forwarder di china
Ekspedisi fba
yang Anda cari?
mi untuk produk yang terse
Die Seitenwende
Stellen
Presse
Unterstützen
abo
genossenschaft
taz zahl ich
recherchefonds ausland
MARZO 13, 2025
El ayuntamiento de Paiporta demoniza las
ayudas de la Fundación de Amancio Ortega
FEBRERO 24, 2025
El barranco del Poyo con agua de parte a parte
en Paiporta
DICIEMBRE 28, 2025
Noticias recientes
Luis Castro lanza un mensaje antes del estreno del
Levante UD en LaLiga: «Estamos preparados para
==
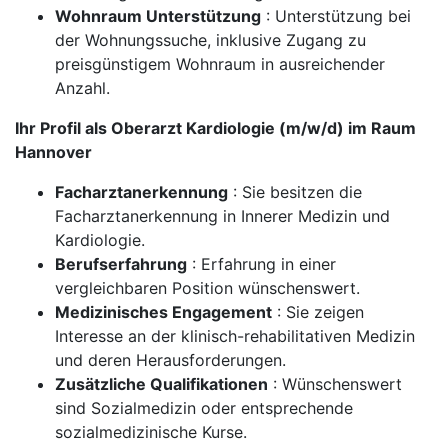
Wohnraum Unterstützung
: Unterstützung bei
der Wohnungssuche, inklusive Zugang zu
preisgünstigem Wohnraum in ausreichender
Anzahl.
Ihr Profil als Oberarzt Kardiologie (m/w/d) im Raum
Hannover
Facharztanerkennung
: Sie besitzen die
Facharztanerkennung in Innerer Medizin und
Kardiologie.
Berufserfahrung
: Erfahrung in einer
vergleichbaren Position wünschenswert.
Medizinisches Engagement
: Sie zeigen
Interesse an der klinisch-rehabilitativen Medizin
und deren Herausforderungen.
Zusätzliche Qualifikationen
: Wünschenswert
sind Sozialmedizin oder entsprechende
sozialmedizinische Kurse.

=== WHAT YOU NEED TO DO ===
All lines above from the line with "Berufserfahrung" through the line with "sozialmedizinische Kurse.", both included, are to be set down exactly, with nothing else.

=== EXERCISE RESULT ===
Berufserfahrung
: Erfahrung in einer
vergleichbaren Position wünschenswert.
Medizinisches Engagement
: Sie zeigen
Interesse an der klinisch-rehabilitativen Medizin
und deren Herausforderungen.
Zusätzliche Qualifikationen
: Wünschenswert
sind Sozialmedizin oder entsprechende
sozialmedizinische Kurse.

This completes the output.